Presto Classical currently has 25% off B&H and was thinking of getting the 2 volumes of the Prok Piano Sonatas. However, from a bit of reading, some people have been praising the International volume (which has a general reputation of being crap), so wondering if anyone has either and can advise?


----------



## EdwardBast (Nov 25, 2013)

mikey said:


> Presto Classical currently has 25% off B&H and was thinking of getting the 2 volumes of the Prok Piano Sonatas. However, from a bit of reading, some people have been praising the International volume (which has a general reputation of being crap), so wondering if anyone has either and can advise?


Can't advise on that choice. Another option is the single volume Dover reprint of a Russian edition (Izdatel'stvo Muzyka, Moscow 1967). Ugly but functional, $10.95 when I bought it, contents and titles translated into English.
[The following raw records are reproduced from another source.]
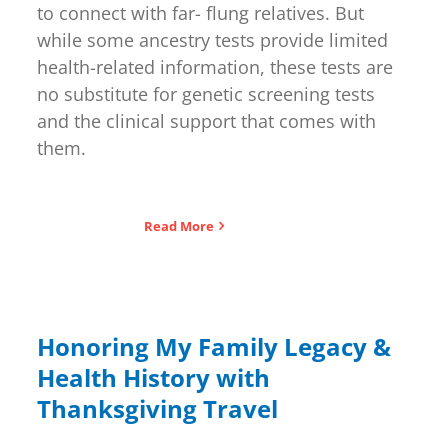
to connect with far- flung relatives. But
while some ancestry tests provide limited
health-related information, these tests are
no substitute for genetic screening tests
and the clinical support that comes with
them.
Read More
Honoring My Family Legacy &
Health History with
Thanksgiving Travel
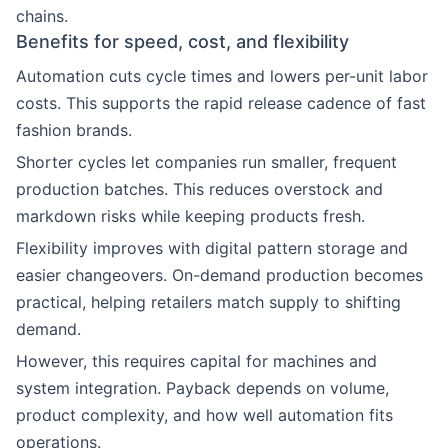
chains.
Benefits for speed, cost, and flexibility
Automation cuts cycle times and lowers per-unit labor
costs. This supports the rapid release cadence of fast
fashion brands.
Shorter cycles let companies run smaller, frequent
production batches. This reduces overstock and
markdown risks while keeping products fresh.
Flexibility improves with digital pattern storage and
easier changeovers. On-demand production becomes
practical, helping retailers match supply to shifting
demand.
However, this requires capital for machines and
system integration. Payback depends on volume,
product complexity, and how well automation fits
operations.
For me it is mostly a study score.


----------



## mikey (Nov 26, 2013)

I've seen that on Amazon but it's not cheap anymore (and I remember some misprints being pointed out..don't know which is right) I have seen the first 4 sonatas in Dover but not come across the second volume and of course the second volume of B&H starts at the sixth so can't mix...
SO ANNOYING!


----------



## SONNET CLV (May 31, 2014)

Have you looked over at the IMSLP Petrucci Music Library?

http://imslp.org/wiki/Category:Prokofiev,_Sergey


----------